***** SOURCE DOCUMENT

Wu Yuefeng himself was always active on social media, frequently voicing opinions on macroeconomic data trends, developments in the US and Chinese stock markets, investment philosophy, new industry trends, and more.

For a time, his "second venture into private equity" product became a "weathervane" in many people's eyes. Even those who were not his clients kept a close watch on his portfolio moves and market commentary, seeing him as a window into market sentiment and capital flow.

Of course, the trading performance of a high-profile manager naturally falls under a harsh spotlight, subject to intense scrutiny by the market.

High stakes & high rewards

At first, Wu Yuefeng’s strategy seemed right.

In the first half year after inception, the product performed well, with its NAV steadily rising, even charting an independent course during market turbulence.

**********

WRITTEN EXERCISE 1: Return, word for word, the part of the Wu Yuefeng passage that begins at the words "At first, Wu" and stops after "during market turbulence.".
WRITTEN EXERCISE 2: Which subjects does the Wu Yuefeng passage say he frequently voiced opinions on in social media? List them.
WRITTEN EXERCISE 3: Write the next few sentences of the passage about Wu Yuefeng's private equity product, picking up right after its last sentence.
This data comes from a different source.

***** RECORD LIST

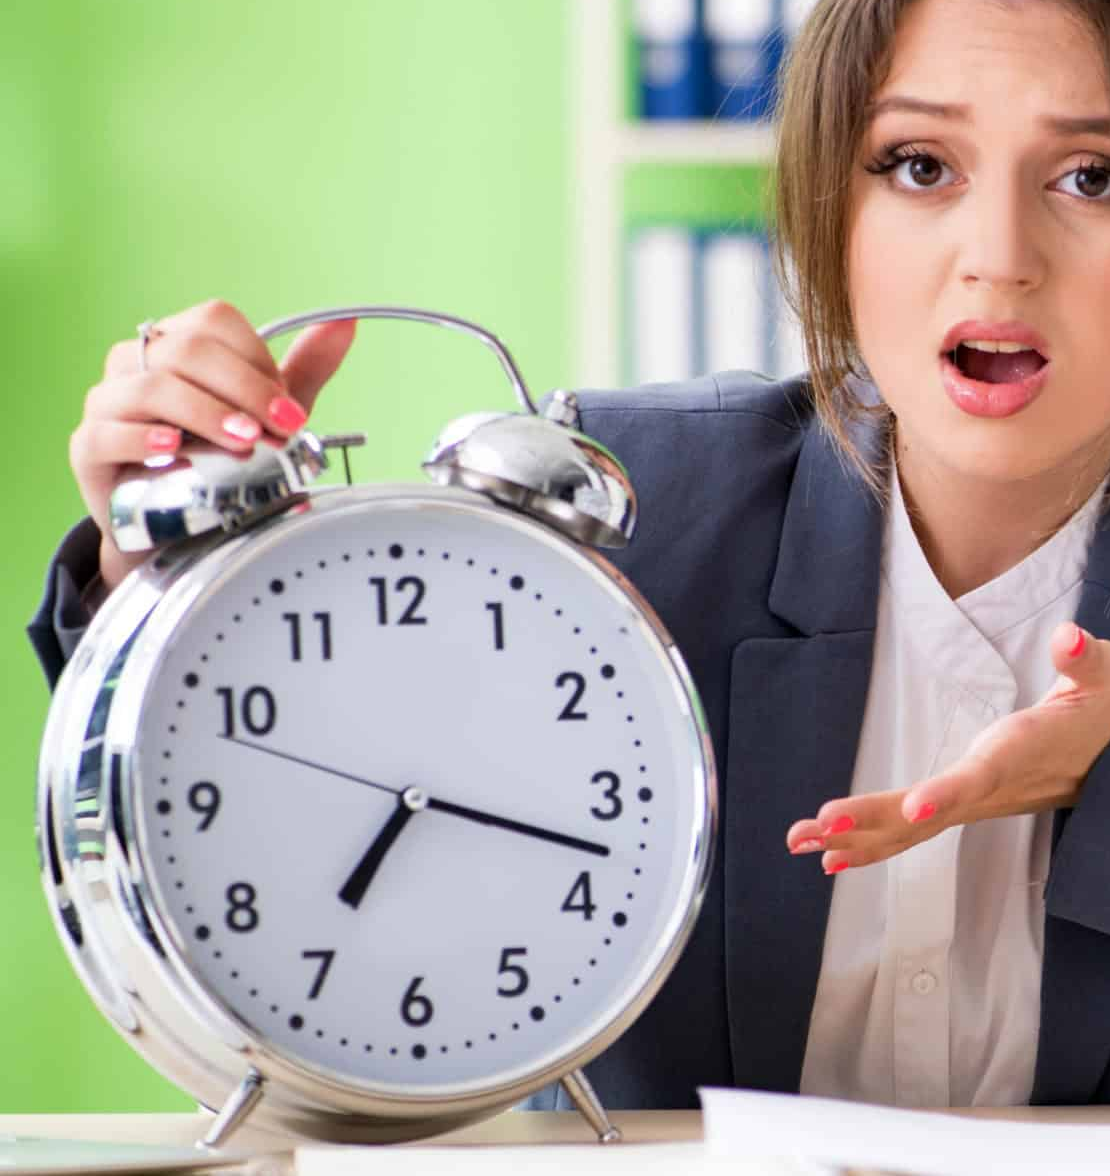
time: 7:17
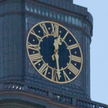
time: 12:28
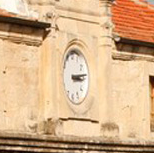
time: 3:14
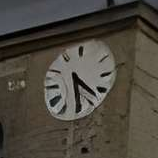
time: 4:29
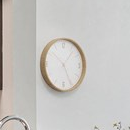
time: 5:06
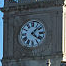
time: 4:07
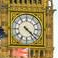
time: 4:22
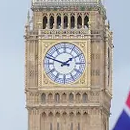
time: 1:48
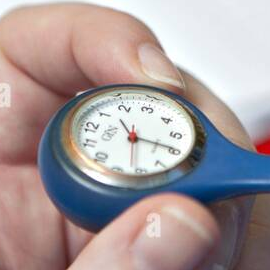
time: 11:19
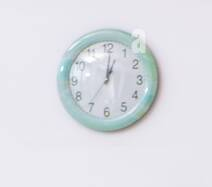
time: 1:01
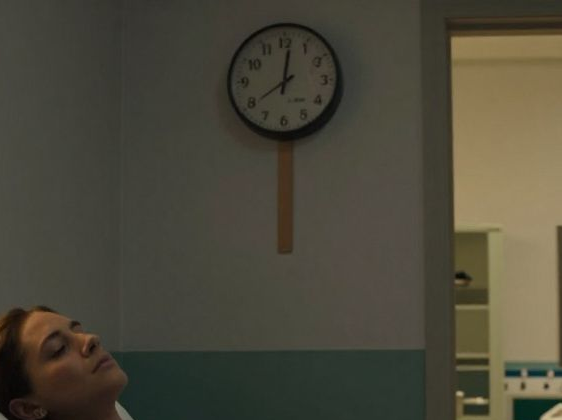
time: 8:01
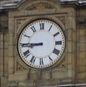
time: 8:45
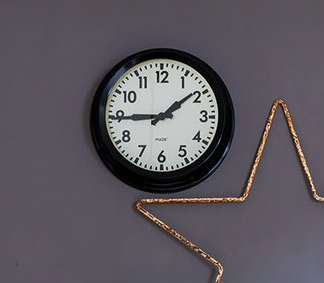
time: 1:44
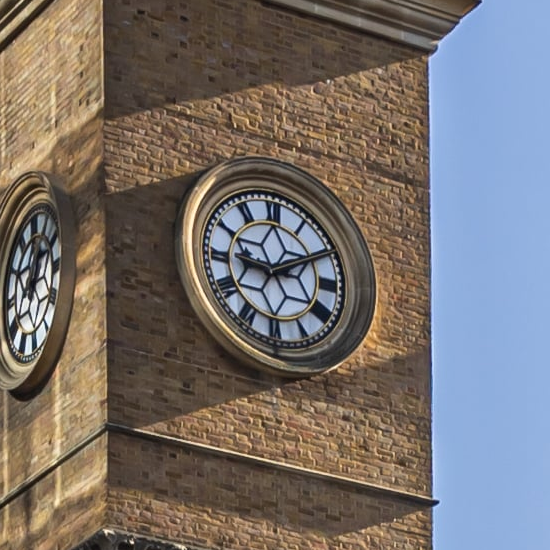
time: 9:10
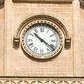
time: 10:21
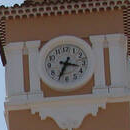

**********

REPLY 1:
At first, Wu Yuefeng’s strategy seemed right.

In the first half year after inception, the product performed well, with its NAV steadily rising, even charting an independent course during market turbulence.

REPLY 2:
- macroeconomic data trends
- developments in the US and Chinese stock markets
- investment philosophy
- new industry trends

REPLY 3:
But the good times didn’t last. Starting from the second half of 2023, the product’s performance took a sharp turn for the worse.

After peaking, the NAV dropped rapidly, with a significant drawdown. Excess returns once plunged to -22.43%, much worse than the CSI 300 Index over the same period.

Skepticism arose: "Has the star manager’s halo faded?", "Has aggressive style led to high volatility?"

Judging by the NAV curve, the product did indeed undergo a "roller-coaster" journey: strong uptrend at the start of 2023, oscillating at high levels mid-year, then persistent declines since 2024, hitting fresh NAV lows.

By early April 2025, Wu Yuefeng’s product NAV had fallen below 0.4 yuan.

This meant that investors who got in early saw their assets shrink more than 60% in less than three years; and those who chased at the highs faced even deeper paper losses.

Left on the sidelines

During this period, while market styles kept shifting, this private equity product’s volatility was much greater than the broad-based index, and it missed several index rebounds.

The "9.24 rally" of 2024 is a good example: as the main indices rose strongly, his product’s NAV behaved like it was "on the sidelines." (see chart below)

Professionals see two reasons for Wu Yuefeng’s "pain":

First, "extreme" style exposure.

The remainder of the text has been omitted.